Texan Confederate army officer (1819–1862)

William Peleg Rogers (December 17, 1819 – October 4, 1862) was a Texan lawyer and political activist and a Confederate army officer.

After service in the Mexican War, he strongly supported the cause of secession from the Union, and became colonel of the 2nd Texas Infantry Regiment, Confederate States Army, at the outset of the Civil War.

He was killed in action while leading his regiment in a final charge on the last day of the Second Battle of Corinth, Mississippi. His bravery was noted by the foe.

== Early life ==
William Peleg Rogers, son of Timothy Lincoln and Mary Rogers, was born in Georgia, on December 27, 1819. His parents were then living in Alabama, but in early boyhood his father removed the family to north Mississippi and settled on a plantation near Aberdeen, Monroe county, where William was reared and educated.
........
What you need to do.
1. Please repeat everything in the Rogers biography from "After service in" down to "by the foe.".
2. According to the Rogers biography, which regiment did Rogers become colonel of at the start of the Civil War?
The entries aren't needed for this.

Data provided.
........
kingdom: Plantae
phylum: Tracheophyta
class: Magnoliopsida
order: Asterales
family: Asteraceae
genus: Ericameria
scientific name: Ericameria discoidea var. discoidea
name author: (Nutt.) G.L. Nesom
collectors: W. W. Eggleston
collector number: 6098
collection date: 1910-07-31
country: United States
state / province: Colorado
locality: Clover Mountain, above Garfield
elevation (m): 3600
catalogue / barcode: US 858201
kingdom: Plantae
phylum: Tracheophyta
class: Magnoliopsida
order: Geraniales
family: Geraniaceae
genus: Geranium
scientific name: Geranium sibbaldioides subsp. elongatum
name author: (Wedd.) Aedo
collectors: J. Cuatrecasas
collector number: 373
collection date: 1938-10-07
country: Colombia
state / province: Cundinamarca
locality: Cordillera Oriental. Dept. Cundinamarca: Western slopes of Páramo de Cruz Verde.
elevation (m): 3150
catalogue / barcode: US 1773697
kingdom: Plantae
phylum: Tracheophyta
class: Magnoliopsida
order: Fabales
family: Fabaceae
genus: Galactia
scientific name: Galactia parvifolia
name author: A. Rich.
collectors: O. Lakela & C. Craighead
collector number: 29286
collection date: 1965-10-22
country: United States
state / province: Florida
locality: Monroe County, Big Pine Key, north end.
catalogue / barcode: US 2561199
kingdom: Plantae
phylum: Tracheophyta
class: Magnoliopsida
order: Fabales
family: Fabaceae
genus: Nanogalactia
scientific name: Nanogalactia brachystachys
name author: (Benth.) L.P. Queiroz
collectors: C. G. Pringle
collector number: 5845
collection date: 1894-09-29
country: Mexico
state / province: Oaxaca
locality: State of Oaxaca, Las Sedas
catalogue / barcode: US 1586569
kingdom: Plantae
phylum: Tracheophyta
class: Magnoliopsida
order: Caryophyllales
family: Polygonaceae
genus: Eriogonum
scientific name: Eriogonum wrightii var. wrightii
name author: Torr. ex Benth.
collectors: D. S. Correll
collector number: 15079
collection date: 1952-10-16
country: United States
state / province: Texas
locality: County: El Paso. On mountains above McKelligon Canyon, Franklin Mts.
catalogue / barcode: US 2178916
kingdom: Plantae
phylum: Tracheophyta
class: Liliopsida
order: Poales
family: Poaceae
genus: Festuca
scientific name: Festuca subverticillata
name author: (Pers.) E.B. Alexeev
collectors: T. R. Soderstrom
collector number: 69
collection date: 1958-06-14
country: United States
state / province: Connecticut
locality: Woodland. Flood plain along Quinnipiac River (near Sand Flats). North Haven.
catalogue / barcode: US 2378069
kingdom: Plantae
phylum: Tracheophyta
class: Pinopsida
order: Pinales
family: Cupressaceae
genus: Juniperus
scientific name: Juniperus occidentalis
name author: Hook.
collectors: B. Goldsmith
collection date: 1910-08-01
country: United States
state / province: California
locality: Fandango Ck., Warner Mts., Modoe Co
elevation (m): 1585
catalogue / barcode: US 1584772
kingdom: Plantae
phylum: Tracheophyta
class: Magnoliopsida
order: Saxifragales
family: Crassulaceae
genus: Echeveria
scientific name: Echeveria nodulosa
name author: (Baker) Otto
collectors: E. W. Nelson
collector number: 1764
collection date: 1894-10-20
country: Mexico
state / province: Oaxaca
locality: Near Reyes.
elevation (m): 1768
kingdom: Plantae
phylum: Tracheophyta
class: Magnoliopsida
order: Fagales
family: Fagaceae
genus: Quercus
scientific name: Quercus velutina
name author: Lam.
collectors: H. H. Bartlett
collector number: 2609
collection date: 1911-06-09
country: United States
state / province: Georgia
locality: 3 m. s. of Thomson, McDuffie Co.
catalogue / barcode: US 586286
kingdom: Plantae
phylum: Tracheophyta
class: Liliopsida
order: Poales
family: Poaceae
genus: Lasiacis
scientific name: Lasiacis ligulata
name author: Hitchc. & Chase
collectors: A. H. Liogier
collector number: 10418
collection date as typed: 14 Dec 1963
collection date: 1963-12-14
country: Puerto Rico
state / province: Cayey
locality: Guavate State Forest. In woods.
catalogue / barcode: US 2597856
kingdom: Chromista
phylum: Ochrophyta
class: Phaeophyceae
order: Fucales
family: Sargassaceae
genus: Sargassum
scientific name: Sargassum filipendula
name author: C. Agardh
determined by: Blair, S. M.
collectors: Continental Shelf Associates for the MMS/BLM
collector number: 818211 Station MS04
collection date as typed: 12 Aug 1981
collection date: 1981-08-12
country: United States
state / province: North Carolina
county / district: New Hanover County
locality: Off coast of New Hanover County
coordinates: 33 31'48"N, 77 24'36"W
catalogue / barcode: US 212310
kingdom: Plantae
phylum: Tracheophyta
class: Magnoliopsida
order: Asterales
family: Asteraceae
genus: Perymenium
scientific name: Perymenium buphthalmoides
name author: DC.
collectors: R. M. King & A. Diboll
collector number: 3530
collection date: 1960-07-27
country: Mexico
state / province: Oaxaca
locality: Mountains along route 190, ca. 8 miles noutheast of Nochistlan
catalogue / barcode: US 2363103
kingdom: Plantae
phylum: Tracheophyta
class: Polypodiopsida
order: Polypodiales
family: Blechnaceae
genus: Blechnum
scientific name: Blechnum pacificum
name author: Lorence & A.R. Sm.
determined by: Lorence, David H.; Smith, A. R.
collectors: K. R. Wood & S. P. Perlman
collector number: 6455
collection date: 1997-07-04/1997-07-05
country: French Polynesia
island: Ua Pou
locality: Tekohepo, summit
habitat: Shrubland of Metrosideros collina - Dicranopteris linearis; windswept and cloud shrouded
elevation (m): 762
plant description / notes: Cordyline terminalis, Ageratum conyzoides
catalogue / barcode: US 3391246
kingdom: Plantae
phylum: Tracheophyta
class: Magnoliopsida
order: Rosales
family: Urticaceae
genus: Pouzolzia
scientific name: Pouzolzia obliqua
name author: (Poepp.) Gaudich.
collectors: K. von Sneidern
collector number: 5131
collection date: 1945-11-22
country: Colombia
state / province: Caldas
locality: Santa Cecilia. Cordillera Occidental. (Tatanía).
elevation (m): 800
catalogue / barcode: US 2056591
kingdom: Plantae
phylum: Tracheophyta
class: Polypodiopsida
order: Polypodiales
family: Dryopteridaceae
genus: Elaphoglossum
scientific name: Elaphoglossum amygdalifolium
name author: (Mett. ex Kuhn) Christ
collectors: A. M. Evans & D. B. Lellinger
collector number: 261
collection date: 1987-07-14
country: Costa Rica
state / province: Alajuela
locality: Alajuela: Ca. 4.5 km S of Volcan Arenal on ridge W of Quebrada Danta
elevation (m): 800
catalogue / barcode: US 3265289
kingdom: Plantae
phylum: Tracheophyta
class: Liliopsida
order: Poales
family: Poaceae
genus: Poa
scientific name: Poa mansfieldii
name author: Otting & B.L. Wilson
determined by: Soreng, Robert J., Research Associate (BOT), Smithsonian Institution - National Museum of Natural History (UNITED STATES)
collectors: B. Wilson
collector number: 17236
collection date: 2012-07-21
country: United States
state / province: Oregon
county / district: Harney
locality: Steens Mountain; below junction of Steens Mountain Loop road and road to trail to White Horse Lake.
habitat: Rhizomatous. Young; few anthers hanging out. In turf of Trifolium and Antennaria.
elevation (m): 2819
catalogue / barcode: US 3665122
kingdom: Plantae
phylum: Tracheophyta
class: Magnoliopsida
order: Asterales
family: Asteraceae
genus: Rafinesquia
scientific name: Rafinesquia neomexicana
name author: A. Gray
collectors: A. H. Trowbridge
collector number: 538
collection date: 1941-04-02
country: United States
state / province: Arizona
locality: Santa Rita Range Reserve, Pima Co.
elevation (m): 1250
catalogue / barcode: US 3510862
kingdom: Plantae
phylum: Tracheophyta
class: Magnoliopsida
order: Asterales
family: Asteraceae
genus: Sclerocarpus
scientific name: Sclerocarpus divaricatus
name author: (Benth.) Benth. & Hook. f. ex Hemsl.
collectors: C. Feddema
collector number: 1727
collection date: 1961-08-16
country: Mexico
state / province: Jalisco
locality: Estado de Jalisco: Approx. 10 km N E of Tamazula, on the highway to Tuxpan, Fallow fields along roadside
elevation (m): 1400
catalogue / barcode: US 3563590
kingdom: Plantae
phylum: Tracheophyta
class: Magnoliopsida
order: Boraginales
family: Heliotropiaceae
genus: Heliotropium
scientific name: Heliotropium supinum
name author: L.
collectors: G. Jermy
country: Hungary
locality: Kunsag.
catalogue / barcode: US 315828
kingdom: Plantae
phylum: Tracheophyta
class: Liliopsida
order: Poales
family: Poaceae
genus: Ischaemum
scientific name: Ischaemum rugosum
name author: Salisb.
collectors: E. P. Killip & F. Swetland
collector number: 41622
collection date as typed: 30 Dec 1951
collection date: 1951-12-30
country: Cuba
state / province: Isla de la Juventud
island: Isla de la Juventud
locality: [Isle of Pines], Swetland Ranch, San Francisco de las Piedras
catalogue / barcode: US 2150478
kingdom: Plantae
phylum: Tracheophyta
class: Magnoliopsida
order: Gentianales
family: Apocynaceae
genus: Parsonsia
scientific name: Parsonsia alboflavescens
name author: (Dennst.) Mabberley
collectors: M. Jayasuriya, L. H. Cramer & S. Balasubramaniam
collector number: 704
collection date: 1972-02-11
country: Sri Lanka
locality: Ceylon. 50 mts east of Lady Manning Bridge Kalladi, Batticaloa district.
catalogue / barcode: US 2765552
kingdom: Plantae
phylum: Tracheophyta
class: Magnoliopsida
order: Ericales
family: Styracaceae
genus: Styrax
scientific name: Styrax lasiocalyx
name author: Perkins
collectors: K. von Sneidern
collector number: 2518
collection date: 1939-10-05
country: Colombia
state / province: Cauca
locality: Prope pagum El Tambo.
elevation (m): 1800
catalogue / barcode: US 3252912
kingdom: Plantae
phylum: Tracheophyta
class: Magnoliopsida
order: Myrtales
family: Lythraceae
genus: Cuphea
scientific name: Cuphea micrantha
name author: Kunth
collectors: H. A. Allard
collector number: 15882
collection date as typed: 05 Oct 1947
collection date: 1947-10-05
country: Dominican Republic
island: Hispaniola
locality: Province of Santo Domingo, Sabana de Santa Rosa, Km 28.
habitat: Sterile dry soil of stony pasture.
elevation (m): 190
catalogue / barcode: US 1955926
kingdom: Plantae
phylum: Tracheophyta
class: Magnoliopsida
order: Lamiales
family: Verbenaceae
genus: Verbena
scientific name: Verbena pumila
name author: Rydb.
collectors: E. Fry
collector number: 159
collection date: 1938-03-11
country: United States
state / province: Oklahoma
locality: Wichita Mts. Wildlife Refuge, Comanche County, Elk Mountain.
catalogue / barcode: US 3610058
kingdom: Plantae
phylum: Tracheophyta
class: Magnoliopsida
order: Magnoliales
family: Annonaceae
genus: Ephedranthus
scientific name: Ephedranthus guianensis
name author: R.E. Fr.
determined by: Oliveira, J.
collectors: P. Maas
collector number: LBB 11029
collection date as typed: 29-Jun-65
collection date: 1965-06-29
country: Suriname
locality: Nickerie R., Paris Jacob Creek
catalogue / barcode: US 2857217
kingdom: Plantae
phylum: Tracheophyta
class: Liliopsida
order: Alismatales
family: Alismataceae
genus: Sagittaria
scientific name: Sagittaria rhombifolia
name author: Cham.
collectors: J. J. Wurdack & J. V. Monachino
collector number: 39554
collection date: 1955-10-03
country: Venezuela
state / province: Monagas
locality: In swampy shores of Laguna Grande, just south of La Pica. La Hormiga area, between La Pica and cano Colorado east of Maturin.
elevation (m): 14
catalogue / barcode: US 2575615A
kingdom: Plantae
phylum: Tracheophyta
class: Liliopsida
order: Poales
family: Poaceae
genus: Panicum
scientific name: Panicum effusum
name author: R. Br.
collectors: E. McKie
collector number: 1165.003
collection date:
........
Responses.
1.
After service in the Mexican War, he strongly supported the cause of secession from the Union, and became colonel of the 2nd Texas Infantry Regiment, Confederate States Army, at the outset of the Civil War.

He was killed in action while leading his regiment in a final charge on the last day of the Second Battle of Corinth, Mississippi. His bravery was noted by the foe.

2. The 2nd Texas Infantry Regiment, Confederate States Army.